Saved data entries

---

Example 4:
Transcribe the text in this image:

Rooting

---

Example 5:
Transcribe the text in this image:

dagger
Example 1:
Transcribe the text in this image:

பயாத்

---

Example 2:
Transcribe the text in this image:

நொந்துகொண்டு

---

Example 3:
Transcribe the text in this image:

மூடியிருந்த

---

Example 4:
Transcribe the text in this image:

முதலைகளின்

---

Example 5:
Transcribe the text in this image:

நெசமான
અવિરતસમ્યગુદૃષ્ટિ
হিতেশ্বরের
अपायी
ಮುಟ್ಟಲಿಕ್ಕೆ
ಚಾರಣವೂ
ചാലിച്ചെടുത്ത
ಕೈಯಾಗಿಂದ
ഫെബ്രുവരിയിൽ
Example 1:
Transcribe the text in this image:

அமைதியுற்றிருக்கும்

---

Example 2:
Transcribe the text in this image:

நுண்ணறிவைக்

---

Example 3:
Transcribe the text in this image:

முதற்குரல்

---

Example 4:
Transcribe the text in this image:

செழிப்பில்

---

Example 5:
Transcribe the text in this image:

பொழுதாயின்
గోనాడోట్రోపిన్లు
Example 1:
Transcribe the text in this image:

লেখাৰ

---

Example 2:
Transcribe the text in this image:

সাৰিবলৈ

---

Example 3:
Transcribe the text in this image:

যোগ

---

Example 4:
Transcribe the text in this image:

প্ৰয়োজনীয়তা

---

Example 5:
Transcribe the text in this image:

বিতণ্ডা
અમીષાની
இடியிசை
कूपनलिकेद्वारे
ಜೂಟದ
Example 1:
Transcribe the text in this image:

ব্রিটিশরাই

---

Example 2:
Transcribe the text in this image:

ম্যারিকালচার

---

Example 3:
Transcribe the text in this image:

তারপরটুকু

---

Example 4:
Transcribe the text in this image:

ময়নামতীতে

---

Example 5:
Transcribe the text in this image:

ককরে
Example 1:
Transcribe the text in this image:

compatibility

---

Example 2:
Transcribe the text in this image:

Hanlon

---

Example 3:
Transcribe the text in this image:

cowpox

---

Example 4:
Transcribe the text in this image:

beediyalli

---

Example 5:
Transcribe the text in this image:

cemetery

WHAT THIS TASK INVOLVES:
Copy all the records above precisely.

TASK RESPONSE:
---

Example 4:
Transcribe the text in this image:

Rooting

---

Example 5:
Transcribe the text in this image:

dagger
Example 1:
Transcribe the text in this image:

பயாத்

---

Example 2:
Transcribe the text in this image:

நொந்துகொண்டு

---

Example 3:
Transcribe the text in this image:

மூடியிருந்த

---

Example 4:
Transcribe the text in this image:

முதலைகளின்

---

Example 5:
Transcribe the text in this image:

நெசமான
અવિરતસમ્યગુદૃષ્ટિ
হিতেশ্বরের
अपायी
ಮುಟ್ಟಲಿಕ್ಕೆ
ಚಾರಣವೂ
ചാലിച്ചെടുത്ത
ಕೈಯಾಗಿಂದ
ഫെബ്രുവരിയിൽ
Example 1:
Transcribe the text in this image:

அமைதியுற்றிருக்கும்

---

Example 2:
Transcribe the text in this image:

நுண்ணறிவைக்

---

Example 3:
Transcribe the text in this image:

முதற்குரல்

---

Example 4:
Transcribe the text in this image:

செழிப்பில்

---

Example 5:
Transcribe the text in this image:

பொழுதாயின்
గోనాడోట్రోపిన్లు
Example 1:
Transcribe the text in this image:

লেখাৰ

---

Example 2:
Transcribe the text in this image:

সাৰিবলৈ

---

Example 3:
Transcribe the text in this image:

যোগ

---

Example 4:
Transcribe the text in this image:

প্ৰয়োজনীয়তা

---

Example 5:
Transcribe the text in this image:

বিতণ্ডা
અમીષાની
இடியிசை
कूपनलिकेद्वारे
ಜೂಟದ
Example 1:
Transcribe the text in this image:

ব্রিটিশরাই

---

Example 2:
Transcribe the text in this image:

ম্যারিকালচার

---

Example 3:
Transcribe the text in this image:

তারপরটুকু

---

Example 4:
Transcribe the text in this image:

ময়নামতীতে

---

Example 5:
Transcribe the text in this image:

ককরে
Example 1:
Transcribe the text in this image:

compatibility

---

Example 2:
Transcribe the text in this image:

Hanlon

---

Example 3:
Transcribe the text in this image:

cowpox

---

Example 4:
Transcribe the text in this image:

beediyalli

---

Example 5:
Transcribe the text in this image:

cemetery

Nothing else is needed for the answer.